KERJAKAN BERIKUT → Tuliskan kembali secara utuh berita tentang letusan Gunung Sangeang di Bima tanpa mengubah satu kata pun.

TEMPO.CO, Bima - Petugas pos pemantauan gunung api dari Pusat Vulkanologi dan Mitigasi Bencana Geologi (PVMBG) di Kecamatan Wera, Bima, Nusa Tenggara Barat, tidak memberikan peringatan kepada masyarakat sebelum letusan Gunung Sangeang terjadi.
Walhasil, warga sekitar tunggang-langgang berhamburan ke tempat pengungsian ketika Sangeang meletus. "Kami jadi kelabakan," kata Sirajudin, warga Dusun Sangeang Pulo yang berjarak 1 kilometer dari puncak Sangeang pada Senin, 2 Juni 2014. (Baca: Hujan Abu Sangeang Berhenti)
Warga di zona bahaya lereng Sangeang mengaku tak mendengar peringatan dari pos pemantauan di Desa Dusun Sangiang Darat, Kecamatan Wera, Kabupaten Bima. Mereka justru mengetahui kabar bencana melalui telepon seluler ketua rukung tetangga setempat. Warga segera pergi menggunakan perahu yang ditambatkan di bibir pantai. Sirajudin mengatakan yang pertama diangkut adalah kelompok perempuan, lalu manula, kemudian anak-anak.

CATATAN YANG DITAMPILKAN →
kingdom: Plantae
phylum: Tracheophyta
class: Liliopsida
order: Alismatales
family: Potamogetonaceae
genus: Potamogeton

HASIL LATIHAN →
TEMPO.CO, Bima - Petugas pos pemantauan gunung api dari Pusat Vulkanologi dan Mitigasi Bencana Geologi (PVMBG) di Kecamatan Wera, Bima, Nusa Tenggara Barat, tidak memberikan peringatan kepada masyarakat sebelum letusan Gunung Sangeang terjadi.
Walhasil, warga sekitar tunggang-langgang berhamburan ke tempat pengungsian ketika Sangeang meletus. "Kami jadi kelabakan," kata Sirajudin, warga Dusun Sangeang Pulo yang berjarak 1 kilometer dari puncak Sangeang pada Senin, 2 Juni 2014. (Baca: Hujan Abu Sangeang Berhenti)
Warga di zona bahaya lereng Sangeang mengaku tak mendengar peringatan dari pos pemantauan di Desa Dusun Sangiang Darat, Kecamatan Wera, Kabupaten Bima. Mereka justru mengetahui kabar bencana melalui telepon seluler ketua rukung tetangga setempat. Warga segera pergi menggunakan perahu yang ditambatkan di bibir pantai. Sirajudin mengatakan yang pertama diangkut adalah kelompok perempuan, lalu manula, kemudian anak-anak.